:: Task item ::
Print the lines of the listing below word for word, omitting the pictures.

:: Rendered chart images ::
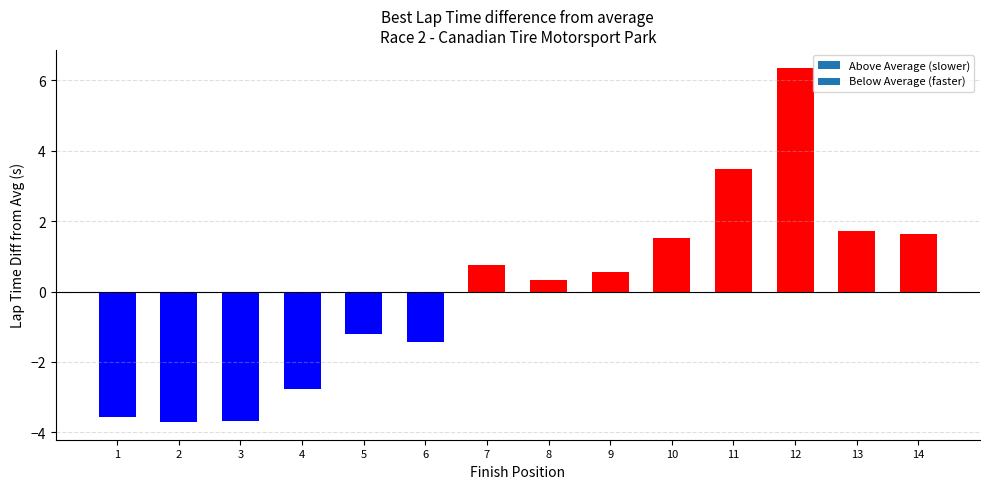

What is the value of the 11th bar from the left?

3.5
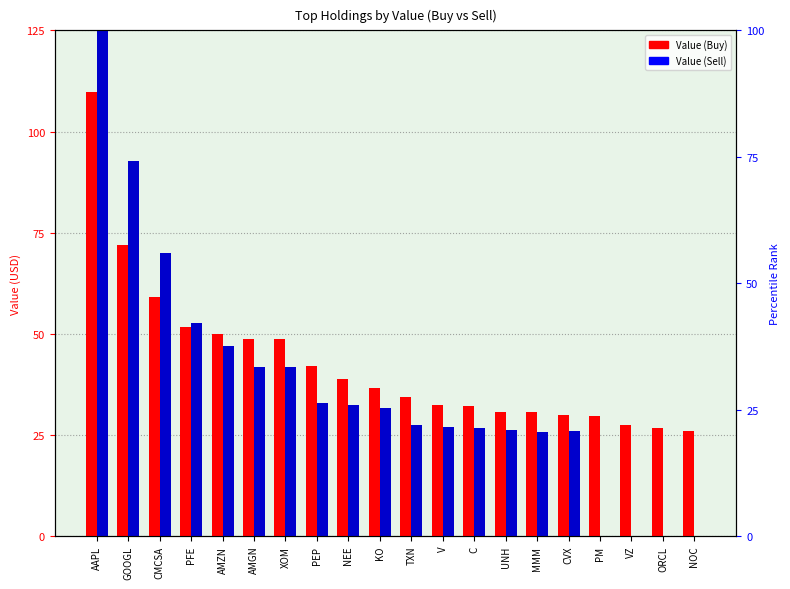

At which label does Sell first exceed 31?

AAPL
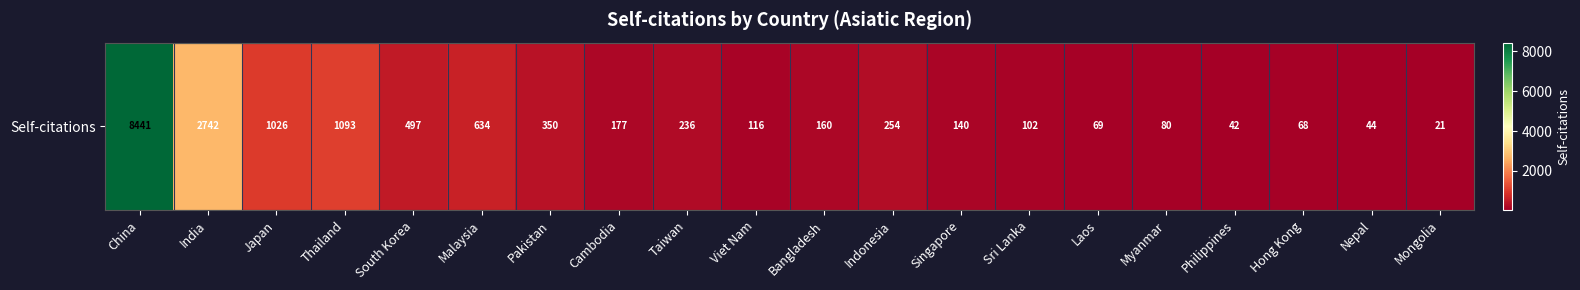

Which category has the lowest value across all series?

Mongolia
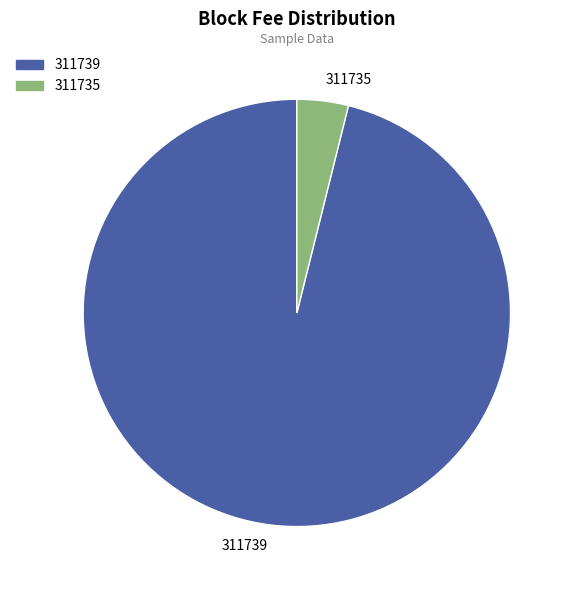

Rank the categories by value from lowest to highest.

311735, 311739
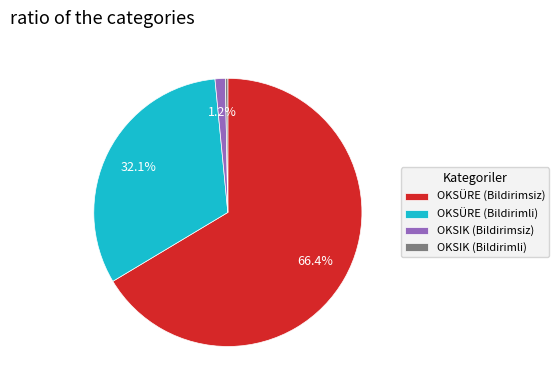

Count the number of slices in the pie.

4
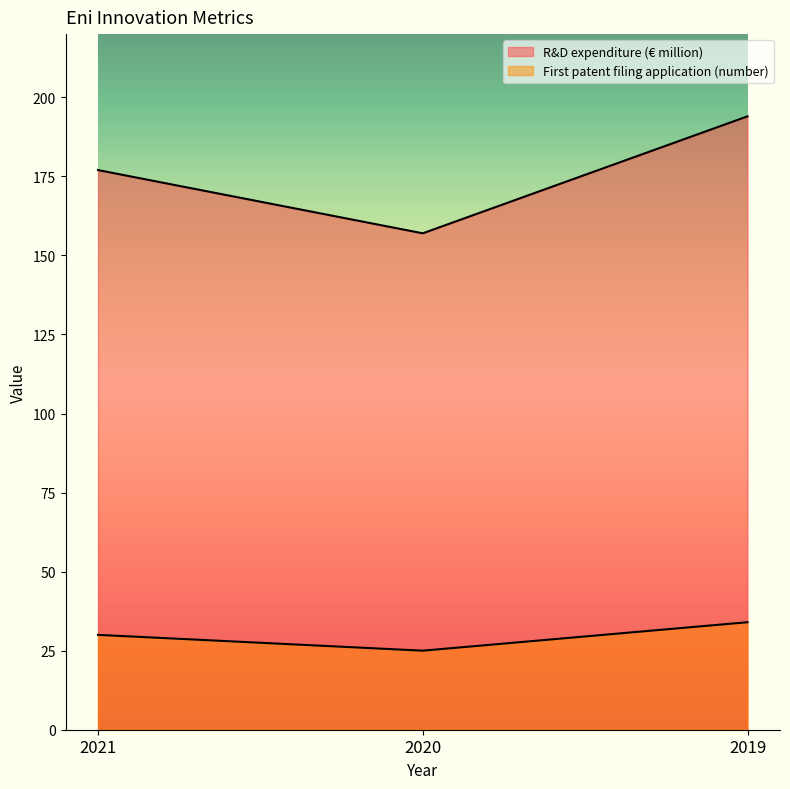

Reading left to right, extract all data points from this chart.

R&D expenditure (€ million): 2021=177	2020=157	2019=194
First patent filing application (number): 2021=30	2020=25	2019=34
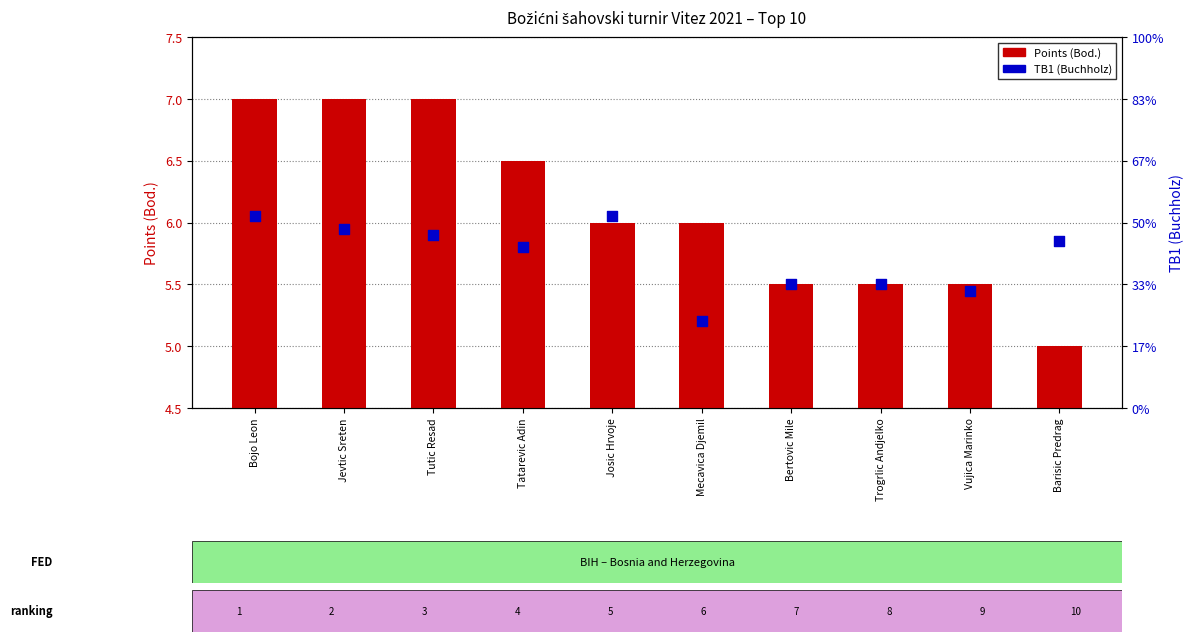

What is the total value across all series at Barisic Predrag?

43.5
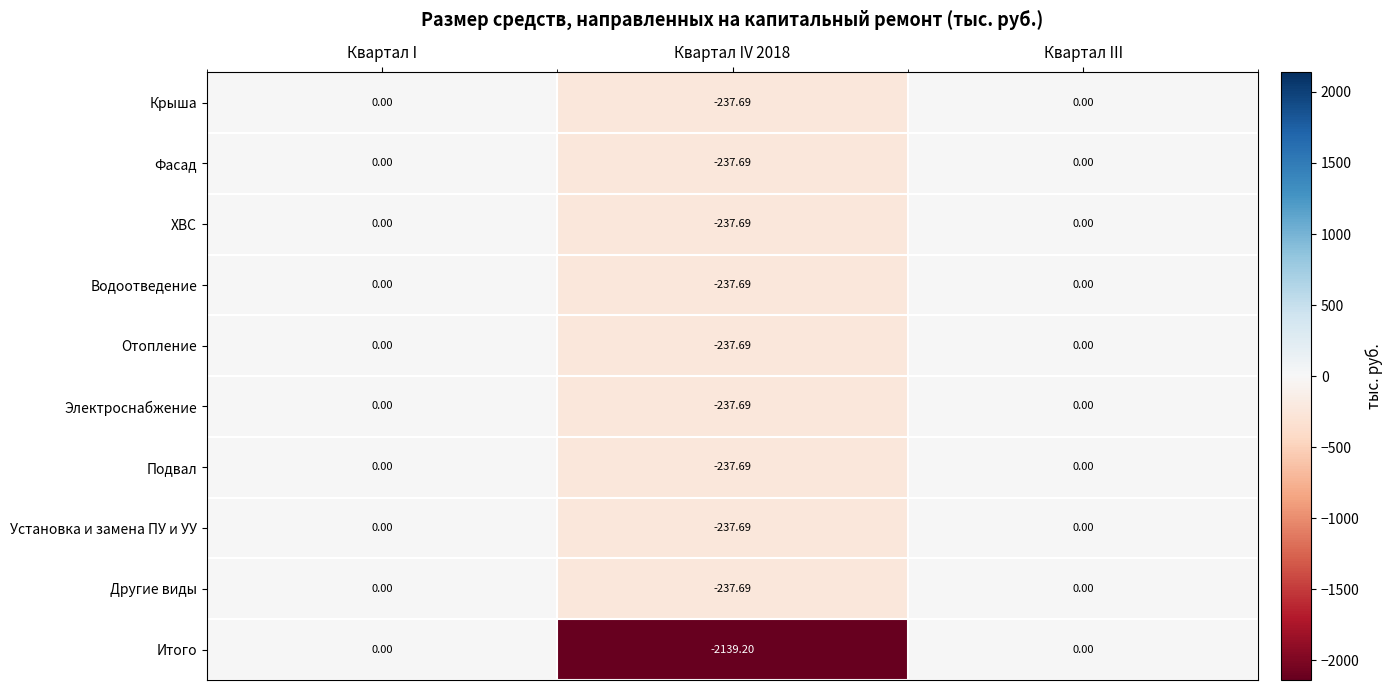

Which series has the largest range (max minus min)?

Итого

:: Written answer ::
What is the value of the 11th bar from the left?

3.5

At which label does Sell first exceed 31?

AAPL

Which category has the lowest value across all series?

Mongolia

Rank the categories by value from lowest to highest.

311735, 311739

Count the number of slices in the pie.

4

Reading left to right, extract all data points from this chart.

R&D expenditure (€ million): 2021=177	2020=157	2019=194
First patent filing application (number): 2021=30	2020=25	2019=34

What is the total value across all series at Barisic Predrag?

43.5

Which series has the largest range (max minus min)?

Итого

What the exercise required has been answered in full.